35.2 Searching and Case

By default, searches in Emacs ignore the case of the text they are searching through; if you specify searching for ‘FOO’, then ‘Foo’ or ‘foo’ is also considered a match. This applies to regular expressions, too; thus, ‘[aB]’ would match ‘a’ or ‘A’ or ‘b’ or ‘B’.

If you do not want this feature, set the variable case-fold-search to nil. Then all letters must match exactly, including case. This is a buffer-local variable; altering the variable affects only the current buffer. (See Introduction to Buffer-Local Variables.) Alternatively, you may change the default value. In Lisp code, you will more typically use let to bind case-fold-search to the desired value.

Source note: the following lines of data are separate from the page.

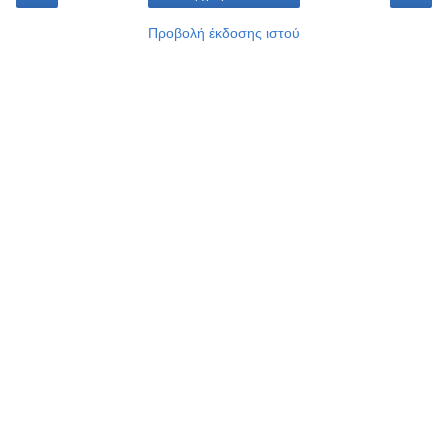
Προβολή έκδοσης ιστού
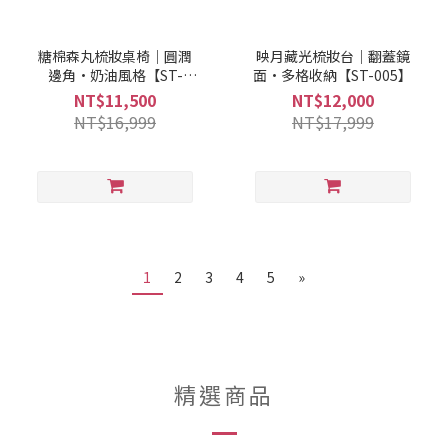
糖棉森丸梳妝桌椅｜圓潤
映月藏光梳妝台｜翻蓋鏡
邊角·奶油風格【ST-
面·多格收納【ST-005】
006】
NT$11,500
NT$12,000
NT$16,999
NT$17,999
1
2
3
4
5
»
精選商品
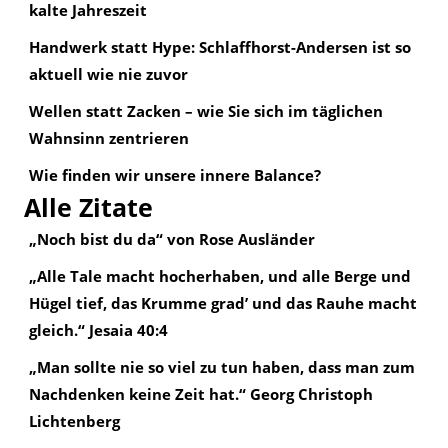
kalte Jahreszeit
Handwerk statt Hype: Schlaffhorst-Andersen ist so
aktuell wie nie zuvor
Wellen statt Zacken – wie Sie sich im täglichen
Wahnsinn zentrieren
Wie finden wir unsere innere Balance?
Alle Zitate
„Noch bist du da“ von Rose Ausländer
„Alle Tale macht hocherhaben, und alle Berge und
Hügel tief, das Krumme grad’ und das Rauhe macht
gleich.“ Jesaia 40:4
„Man sollte nie so viel zu tun haben, dass man zum
Nachdenken keine Zeit hat.“ Georg Christoph
Lichtenberg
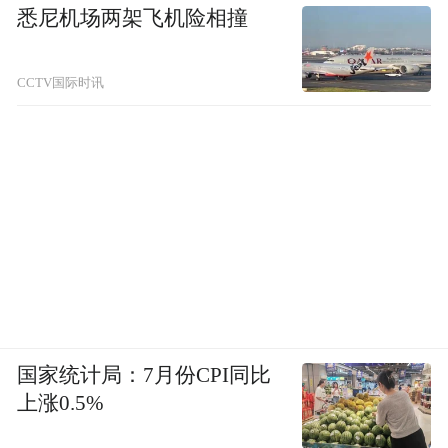
悉尼机场两架飞机险相撞
CCTV国际时讯
国家统计局：7月份CPI同比
上涨0.5%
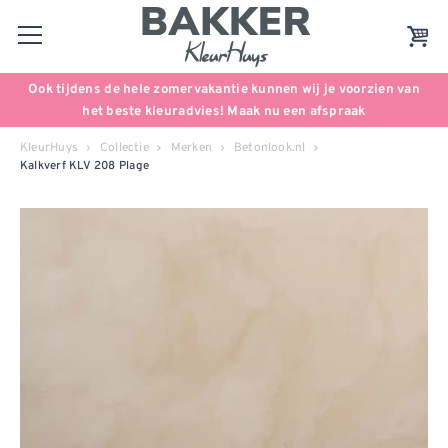
Ook tijdens de hele zomervakantie kunnen wij je voorzien van
het beste kleuradvies! Maak nu een afspraak
KleurHuys
Collectie
Merken
Betonlook.nl
Kalkverf KLV 208 Plage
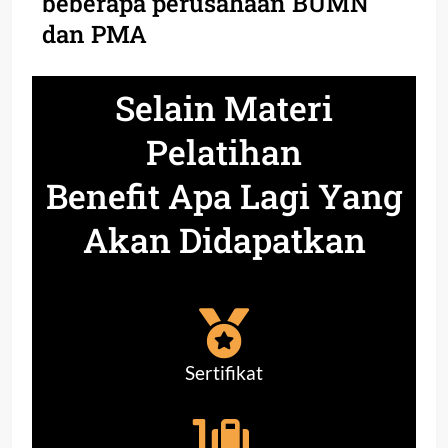
beberapa perusahaan BUMN
dan PMA
Selain Materi
Pelatihan
Benefit Apa Lagi Yang
Akan Didapatkan
Sertifikat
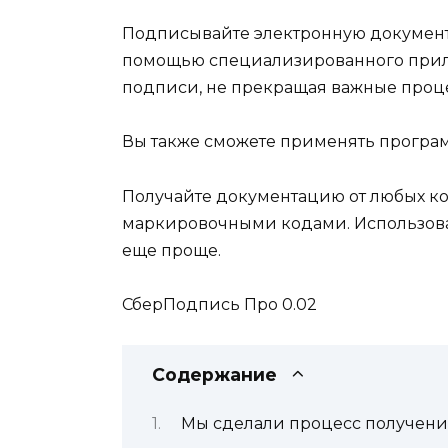
Подписывайте электронную документ
помощью специализированного прило
подписи, не прекращая важные проце
Вы также сможете применять програ
Получайте документацию от любых ко
маркировочными кодами. Использова
еще проще.
СберПодпись Про 0.02
Содержание
Мы сделали процесс получени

Note that the user-level incremental search feature handles case distinctions differently. When the search string contains only lower case letters, the search ignores case, but when the search string contains one or more upper case letters, the search becomes case-sensitive. But this has nothing to do with the searching functions used in Lisp code. See Incremental Search in The GNU Emacs Manual.

User Option: case-fold-search

This buffer-local variable determines whether searches should ignore case. If the variable is nil they do not ignore case; otherwise (and by default) they do ignore case.

User Option: case-replace

This variable determines whether the higher-level replacement functions should preserve case. If the variable is nil, that means to use the replacement text verbatim. A non-nil value means to convert the case of the replacement text according to the text being replaced.

This variable is used by passing it as an argument to the function replace-match. See Replacing the Text that Matched.